- _Datenzeilen_
- - - - - - -
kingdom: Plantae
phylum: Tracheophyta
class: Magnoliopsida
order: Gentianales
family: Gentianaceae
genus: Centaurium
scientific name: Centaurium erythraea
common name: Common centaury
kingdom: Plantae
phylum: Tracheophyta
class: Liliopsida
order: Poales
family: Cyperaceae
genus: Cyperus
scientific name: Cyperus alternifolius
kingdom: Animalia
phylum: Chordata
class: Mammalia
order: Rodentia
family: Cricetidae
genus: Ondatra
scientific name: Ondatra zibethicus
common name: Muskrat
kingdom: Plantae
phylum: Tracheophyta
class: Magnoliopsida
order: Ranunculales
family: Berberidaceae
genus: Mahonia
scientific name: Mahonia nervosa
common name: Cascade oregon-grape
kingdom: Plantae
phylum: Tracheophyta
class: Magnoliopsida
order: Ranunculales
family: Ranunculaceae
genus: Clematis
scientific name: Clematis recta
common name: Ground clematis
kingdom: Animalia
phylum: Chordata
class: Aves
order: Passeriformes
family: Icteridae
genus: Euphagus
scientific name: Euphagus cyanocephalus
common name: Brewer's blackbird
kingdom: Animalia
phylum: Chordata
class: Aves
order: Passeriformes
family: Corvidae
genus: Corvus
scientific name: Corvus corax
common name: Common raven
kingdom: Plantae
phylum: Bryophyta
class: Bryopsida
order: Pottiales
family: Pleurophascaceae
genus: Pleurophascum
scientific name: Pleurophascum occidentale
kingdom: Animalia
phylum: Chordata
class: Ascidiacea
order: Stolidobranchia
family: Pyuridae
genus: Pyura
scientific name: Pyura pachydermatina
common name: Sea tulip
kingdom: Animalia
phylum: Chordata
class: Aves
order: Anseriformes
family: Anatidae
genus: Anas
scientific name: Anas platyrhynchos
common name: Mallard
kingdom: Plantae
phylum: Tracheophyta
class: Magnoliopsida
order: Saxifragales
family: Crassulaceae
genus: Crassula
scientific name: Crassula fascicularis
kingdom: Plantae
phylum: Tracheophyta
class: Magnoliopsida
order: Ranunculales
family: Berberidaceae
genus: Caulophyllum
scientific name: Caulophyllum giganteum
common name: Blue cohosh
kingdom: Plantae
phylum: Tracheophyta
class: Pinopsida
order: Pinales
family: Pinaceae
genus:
- - - - - - -
- _Aufgabe_
Bring sämtliche Zeilen des gesamten Materials in die Form einer nummerierten Liste. Leerzeilen entfallen dabei.

- _Lösung_
1. kingdom: Plantae
2. phylum: Tracheophyta
3. class: Magnoliopsida
4. order: Gentianales
5. family: Gentianaceae
6. genus: Centaurium
7. scientific name: Centaurium erythraea
8. common name: Common centaury
9. kingdom: Plantae
10. phylum: Tracheophyta
11. class: Liliopsida
12. order: Poales
13. family: Cyperaceae
14. genus: Cyperus
15. scientific name: Cyperus alternifolius
16. kingdom: Animalia
17. phylum: Chordata
18. class: Mammalia
19. order: Rodentia
20. family: Cricetidae
21. genus: Ondatra
22. scientific name: Ondatra zibethicus
23. common name: Muskrat
24. kingdom: Plantae
25. phylum: Tracheophyta
26. class: Magnoliopsida
27. order: Ranunculales
28. family: Berberidaceae
29. genus: Mahonia
30. scientific name: Mahonia nervosa
31. common name: Cascade oregon-grape
32. kingdom: Plantae
33. phylum: Tracheophyta
34. class: Magnoliopsida
35. order: Ranunculales
36. family: Ranunculaceae
37. genus: Clematis
38. scientific name: Clematis recta
39. common name: Ground clematis
40. kingdom: Animalia
41. phylum: Chordata
42. class: Aves
43. order: Passeriformes
44. family: Icteridae
45. genus: Euphagus
46. scientific name: Euphagus cyanocephalus
47. common name: Brewer's blackbird
48. kingdom: Animalia
49. phylum: Chordata
50. class: Aves
51. order: Passeriformes
52. family: Corvidae
53. genus: Corvus
54. scientific name: Corvus corax
55. common name: Common raven
56. kingdom: Plantae
57. phylum: Bryophyta
58. class: Bryopsida
59. order: Pottiales
60. family: Pleurophascaceae
61. genus: Pleurophascum
62. scientific name: Pleurophascum occidentale
63. kingdom: Animalia
64. phylum: Chordata
65. class: Ascidiacea
66. order: Stolidobranchia
67. family: Pyuridae
68. genus: Pyura
69. scientific name: Pyura pachydermatina
70. common name: Sea tulip
71. kingdom: Animalia
72. phylum: Chordata
73. class: Aves
74. order: Anseriformes
75. family: Anatidae
76. genus: Anas
77. scientific name: Anas platyrhynchos
78. common name: Mallard
79. kingdom: Plantae
80. phylum: Tracheophyta
81. class: Magnoliopsida
82. order: Saxifragales
83. family: Crassulaceae
84. genus: Crassula
85. scientific name: Crassula fascicularis
86. kingdom: Plantae
87. phylum: Tracheophyta
88. class: Magnoliopsida
89. order: Ranunculales
90. family: Berberidaceae
91. genus: Caulophyllum
92. scientific name: Caulophyllum giganteum
93. common name: Blue cohosh
94. kingdom: Plantae
95. phylum: Tracheophyta
96. class: Pinopsida
97. order: Pinales
98. family: Pinaceae
99. genus:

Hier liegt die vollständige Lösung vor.